- **Prompt**
Go through the entries below. Copy out every line that contains "none".

[Scene difference descriptions]
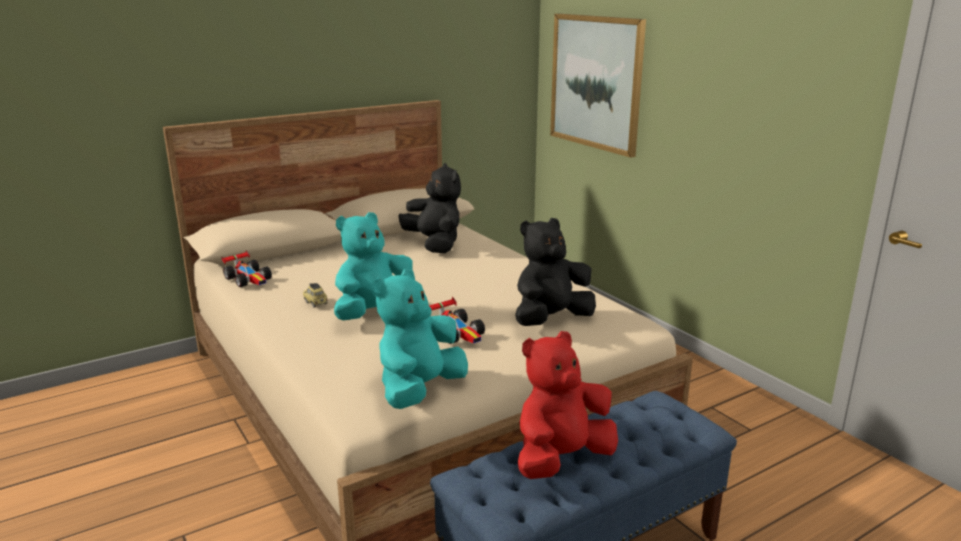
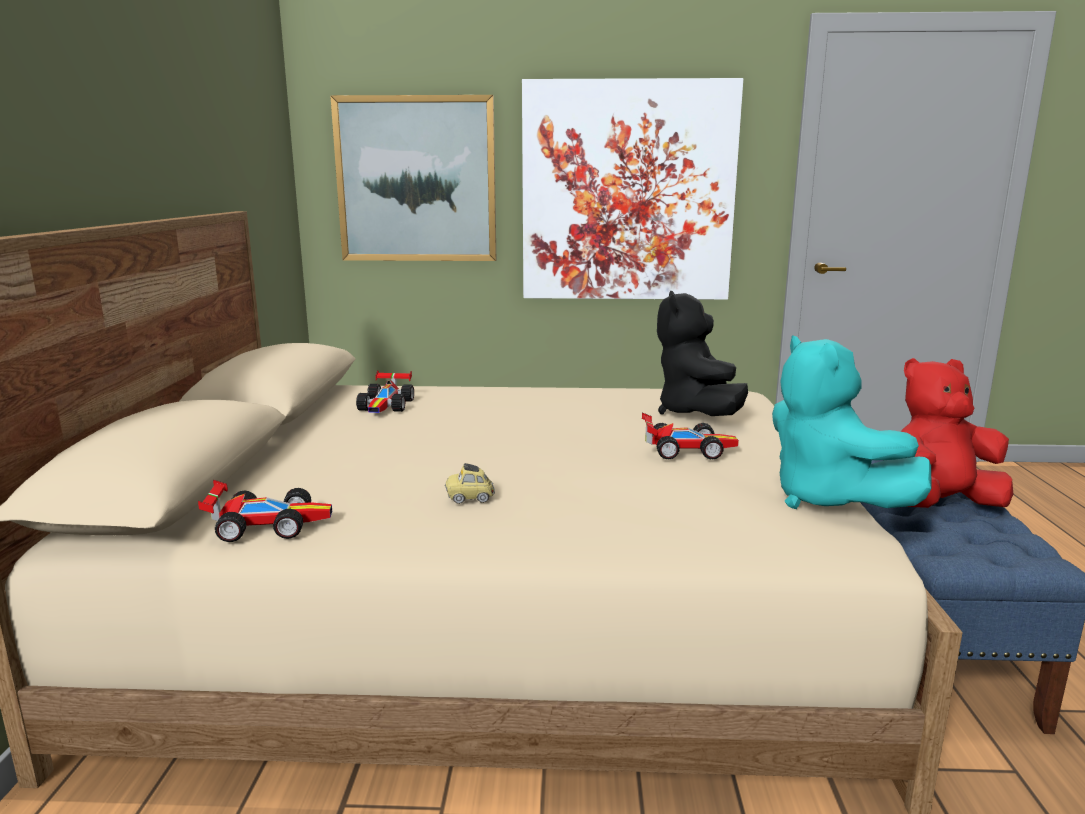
camera: 55 degrees left, 5 degrees down
turquoise plush toy [334,212,413,320] -> none
black plush toy [398,163,461,253] -> toy car [356,370,414,413]
red plush toy [518,331,618,479] -> red plush toy turned 75 degrees clockwise [900,358,1013,508]
none -> picture [522,78,743,300]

- **Response**
turquoise plush toy [334,212,413,320] -> none
none -> picture [522,78,743,300]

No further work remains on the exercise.